Вид же этого ломающегося профессора (может, — от нервности?) мысль укреплял о происхождении от макаки «этих» гримас, — обезьяньих и вырожденческих.
Тон небреженья с подшарком всегда был присущ Тихомирову; помню чету Тихомировых с детства; и — с детства помню: громчайшее пришепетывание неприятнейшего фальцетто; весьма утверждали, что он даровитый ученый; антидарвинизм — просто муха, ему не мешавшая уходить в шелководство; и разговоры о шелковичных червях, скорционере, которым питаются черви, мне памятны с детства; Ольгу Осиповну, супругу, он называл «мамашею» (выходило — «мэмэша»); в громчайшем «мэмэша» был тот же несчастнейший тон, нам казавшийся позою; есть несчастнейшие интонации, уродящие человека, не менее отсутствия носа.

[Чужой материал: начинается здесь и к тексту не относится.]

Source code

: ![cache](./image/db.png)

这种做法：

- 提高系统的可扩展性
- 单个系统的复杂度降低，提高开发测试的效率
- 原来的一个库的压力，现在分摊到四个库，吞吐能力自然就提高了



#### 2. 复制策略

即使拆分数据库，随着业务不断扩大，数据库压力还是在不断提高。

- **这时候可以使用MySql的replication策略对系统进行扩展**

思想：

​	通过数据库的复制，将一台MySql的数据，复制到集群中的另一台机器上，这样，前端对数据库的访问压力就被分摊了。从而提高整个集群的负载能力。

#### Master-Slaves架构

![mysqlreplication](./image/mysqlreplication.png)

Какой-то природный изъян, а не поза, казался в нем моральным изъяном; курс, им читанный, был интересен — в деталях; а в целом — не нужен.
Стиль лекций Мензбира — стиль художественного реализма; стиль лекций А. А. — аллегорическое барокко, гофрированные выкрутасы подробностей, философических отступлений, порой интересных; а в целом топилась главная мысль: антидарвинистическая тенденция; иные из лекций Мензбира мог бы теперь повторить чрез тридцать лет; а что говорил Тихомиров, в чем сила его главной мысли, сражающей Дарвина, — скрылось в густом тумане; в момент слушания уж была она тусклая, строимая на аналогиях (не гомологиях): стиль Малого театра эпохи упадка, — так во мне отразился тот курс; преинтересных подробностей, как, например, объяснения значения эмбриолога Ковалевского, не отрицаю я; очень неглупый, талантливый человек, специалист по шелководству, некстати вызвавший в суд Дарвина, — таким остался он мне; очень действовал самоуверенный тон, и указание «некоторым, которые» думают не по профессору (читай: «Мензбир»).